The image of the Way of Life quickly became iconic of Ely Cathedral as a place of pilgrimage and iconic of the journey of life. Its simplicity makes it immediately appealing and fascinating.  The fact that its creator, Jonathan Clarke, was himself exploring faith during the time the sculpture was being conceived and made, may also contribute towards the appeal of the work to all who see it.

This time of year we might see the winding path, with its pits rough edges, twists and turns, as the journey of Jesus to the cross.

We might see it as our own journey – and we might identify the twists and turns that we have faced, or are about to face, the challenges that we can foresee, and those that may confront us with no warning.

ImageWe might see the path as our own journey of faith, for the progression of faith is rarely straight and smooth either.

We might even see the path as a sport relief mile: a short (but for many people, hugely challenging) journey undertaken in order that so many people whose life journey is unimaginably hard might find their path made a little easier. 

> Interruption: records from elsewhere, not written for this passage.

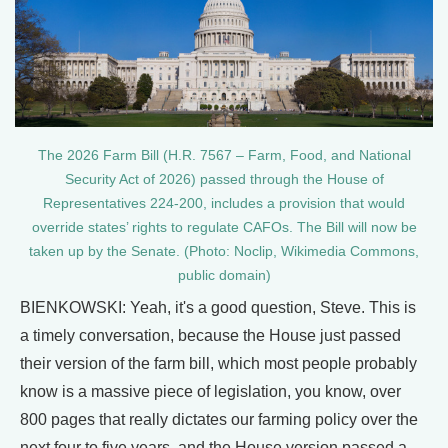
The 2026 Farm Bill (H.R. 7567 – Farm, Food, and National
Security Act of 2026) passed through the House of
Representatives 224-200, includes a provision that would
override states’ rights to regulate CAFOs. The Bill will now be
taken up by the Senate. (Photo: Noclip, Wikimedia Commons,
public domain)
BIENKOWSKI: Yeah, it's a good question, Steve. This is
a timely conversation, because the House just passed
their version of the farm bill, which most people probably
know is a massive piece of legislation, you know, over
800 pages that really dictates our farming policy over the
next four to five years, and the House version passed a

ImageIf there is one thing about this image that leaves me troubled, it is that the tiny crucifix is so alone.  Christ’s path to the cross was lonlier than it might have been (to the mortification of the disciples who failed to stand by him) and our own paths of suffering, or of doubting enquiry, can seem equally lonely.

But we are not alone. When we look around us in church, or at school, or at work, or to our neighbours, our friends, our families, we see fellow travellers. Their path and ours will not be identical, but they are nevertheless travellling, if not with us, then at least near us.  And we are also not alone because the fact that Jesus has already been on the human journey of life, all the way to the cross means that there is no height, no depth and no breadth of suffering (or indeed of joy, or thinking, or challenge, or worry or any other human experience) that is beyond the scope of his love.